Index and Work Division¶
The alpaka::getWorkDiv
and the alpaka::getIdx
functions both return a vector of the dimensionality the accelerator has been defined with.
They are parametrized by the origin of the calculation as well as the unit in which the values are calculated.
For example, alpaka::getWorkDiv<alpaka::Grid, alpaka::Threads>(acc)
returns a vector with the extents of the grid in units of threads.
Memory Management¶
The memory allocation function of the alpaka library (alpaka::allocBuf<TElem>(device, extents)
) is uniform for all devices, even for the host device.
It does not return raw pointers but reference counted memory buffer objects that remove the necessity for manual freeing and the possibility of memory leaks.
Additionally the memory buffer objects know their extents, their pitches as well as the device they reside on.
This allows buffers that possibly reside on different devices with different pitches to be copied only by providing the buffer objects as well as the extents of the region to copy (alpaka::memcpy(bufDevA, bufDevB, copyExtents
).
Kernel Execution¶
The following source code listing shows the execution of a kernel by enqueuing the execution task into a queue.
// Define the dimensionality of the task.
using Dim = alpaka::DimInt<1u>;
// Define the type of the indexes.
using Idx = std::size_t;
// Define the accelerator to use.
using Acc = alpaka::AccCpuSerial<Dim, Idx>;
// Select the queue type.
using Queue = alpaka::QueueCpuNonBlocking;
// Select a device to execute on.
auto devAcc(alpaka::getDevByIdx<alpaka::PltfCpu>(0));
// Create a queue to enqueue the execution into.
Queue queue(devAcc);
// Create a 1-dimensional work division with 256 blocks a 16 threads.
auto const workDiv(alpaka::WorkDivMembers<Dim, Idx>(256u, 16u);
// Create an instance of the kernel function object.
MyKernel kernel;
// Enqueue the execution task into the queue.
alpaka::exec<Acc>(queue, workDiv, kernel/*, arguments ...*/);
The dimensionality of the task as well as the type for index and extent have to be defined explicitly.
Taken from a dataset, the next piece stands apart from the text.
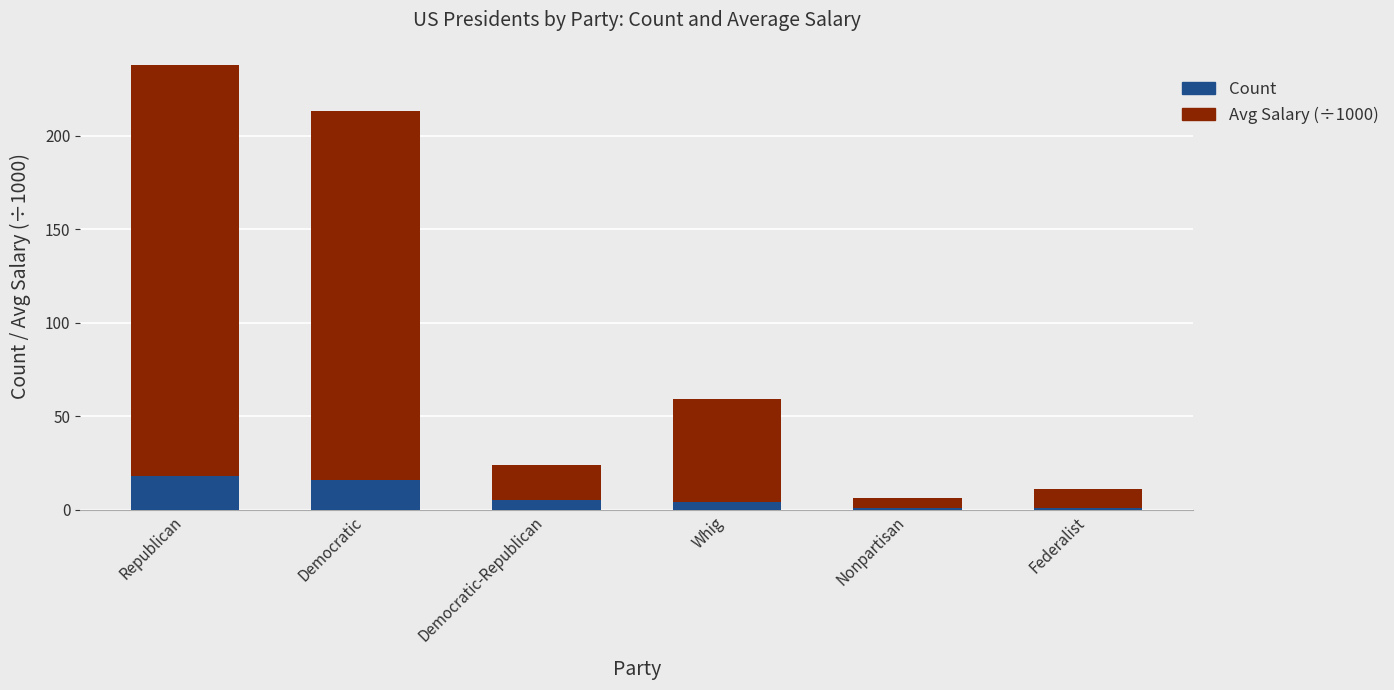

How many bars are there in total?

6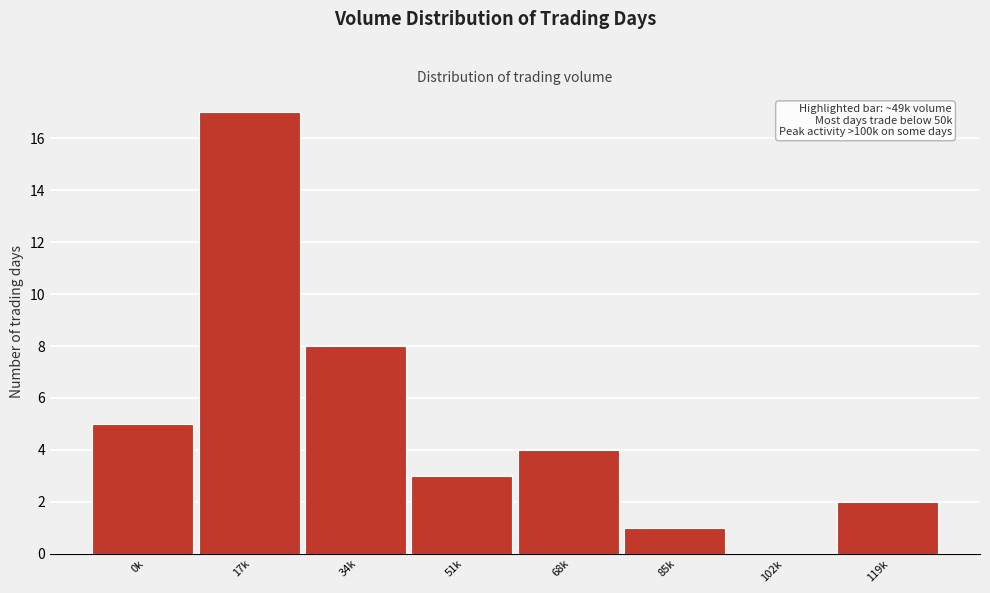

Reading left to right, extract all data points from this chart.

0k=5	17k=17	34k=8	51k=3	68k=4	85k=1	102k=0	119k=2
Following this, the type of accelerator to execute on, as well as the type of the queue have to be defined. For both of these types instances have to be created. For the accelerator this has to be done indirectly by enumerating the required device via the device manager, whereas the queue can be created directly.
To execute the kernel, an instance of the kernel function object has to be constructed. Following this, an execution task combining the work division (grid and block sizes) with the kernel function object and the bound invocation arguments has to be created. After that this task can be enqueued into a queue for immediate or later execution (depending on the queue used).